Understanding Data Grouping

Grouping lets you divide data into logical sets so that you can perform aggregate calculations on each group.

Creating Groups

Groups are created using the GROUP BY clause in your SELECT statement. The best way to understand this is to look at an example:

SELECT vend_id, COUNT(*) AS num_prods
FROM Products
GROUP BY vend_id;

The above SELECT statement specifies two columns, _vendid, which contains the ID of a product’s vendor, and _numprods, which is a calculated field (created using the COUNT(*) function). The GROUP BY clause instructs the DBMS to sort the data and group it by vend_id. This causes num_prods to be calculated once per vend_id rather than once for the entire table. As you can see in the output, vendor BRS01 has 3 products listed, vendor DLL01 has 4 products listed, and vendor FNG01 has 2 products listed.

Because you used GROUP BY, you did not have to specify each group to be evaluated and calculated. That was done automatically. The GROUP BY clause instructs the DBMS to group the data and then perform the aggregate on each group rather than on the entire result set.

Filtering Groups

In addition to being able to group data using GROUP BY, SQL also allows you to filter which groups to include and which to exclude. The HAVING clause is used, it works similar to the WHERE keyword but for groups.

Look at the following example:

SELECT cust_id, COUNT(*) AS orders
FROM Orders
GROUP BY cust_id
HAVING COUNT(*) >= 2;

The first three lines of this SELECT statement are similar to the statements seen above. The final line adds a HAVING clause that filters on those groups with a _COUNT(*) >= 2_—two or more orders.
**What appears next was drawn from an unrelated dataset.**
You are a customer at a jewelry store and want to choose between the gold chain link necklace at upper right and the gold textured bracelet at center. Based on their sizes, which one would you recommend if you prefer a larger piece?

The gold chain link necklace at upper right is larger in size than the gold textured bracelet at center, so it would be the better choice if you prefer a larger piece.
As you can see, a WHERE clause does not work here because the filtering is based on the group aggregate value, not on the values of specific rows.
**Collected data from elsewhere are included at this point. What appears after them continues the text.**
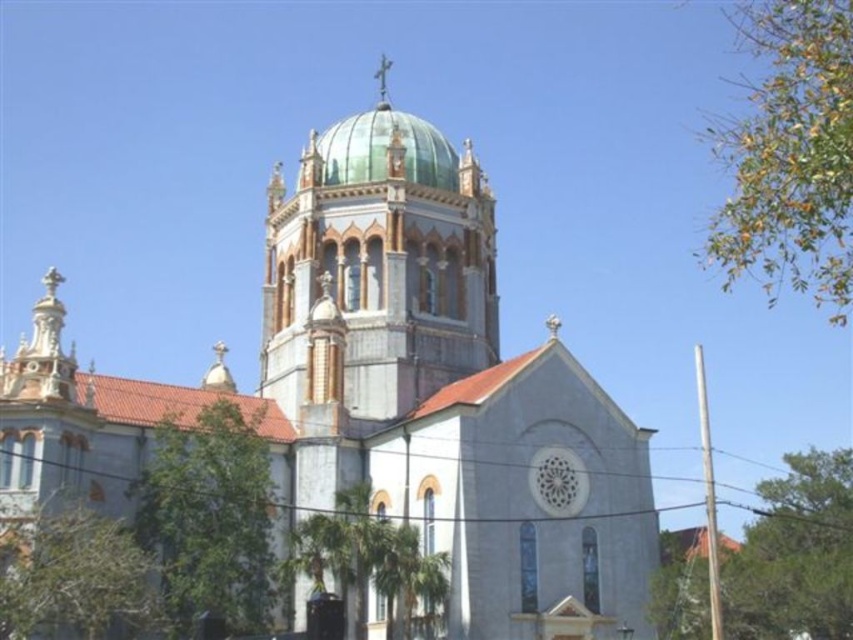
Question: Among these objects, which one is farthest from the camera?

Choices:
 (A) white stone church at center
 (B) green glass dome at upper center
 (C) green glass dome at center

Answer: (B)

Question: Which object is farther from the camera taking this photo?

Choices:
 (A) white stone church at center
 (B) green glass dome at upper center

Answer: (B)

Question: Among these objects, which one is farthest from the camera?

Choices:
 (A) green glass dome at center
 (B) white stone church at center
 (C) green glass dome at upper center

Answer: (C)

Question: Does green glass dome at center appear over green glass dome at upper center?

Choices:
 (A) yes
 (B) no

Answer: (B)

Question: Is white stone church at center positioned at the back of green glass dome at center?

Choices:
 (A) yes
 (B) no

Answer: (B)

Question: Can you confirm if white stone church at center is wider than green glass dome at upper center?

Choices:
 (A) yes
 (B) no

Answer: (A)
The Difference Between HAVING and WHERE

Here’s another way to look it: WHERE filters before data is grouped, and HAVING filters after data is grouped. This is an important distinction; rows that are eliminated by a WHERE clause will not be included in the group. This could change the calculated values which in turn could affect which groups are filtered based on the use of those values in the HAVING clause.

Using both WHERE and HAVING

SELECT vend_id, COUNT(*) AS num_prods
FROM Products
WHERE prod_price >= 4
GROUP BY vend_id
HAVING COUNT(*) >= 2;

The first line is a basic SELECT using an aggregate function—much like the examples thus far. The WHERE clause filters all rows with a prod_price of at least 4. Data is then grouped by vend_id, and then a HAVING clause filters just those groups with a count of 2 or more. Without the WHERE clause an extra row would have been retrieved (vendor DLL01 who sells four products all priced under 4) as seen here:

SELECT vend_id, COUNT(*) AS num_prods
FROM Products
GROUP BY vend_id
HAVING COUNT(*) >= 2;

Grouping and Sorting

Lets look at ordering the results from a grouping. The following statement retrieves the order number and number of items ordered for all orders containing three or more items:

SELECT order_num, COUNT(*) AS items
FROM OrderItems
GROUP BY order_num
HAVING COUNT(*) >= 3;

To sort the output by number of items ordered, all you need to do is add an ORDER BY clause, as follows:

SELECT order_num, COUNT(*) AS items
FROM OrderItems
GROUP BY order_num
HAVING COUNT(*) >= 3
ORDER BY items, order_num;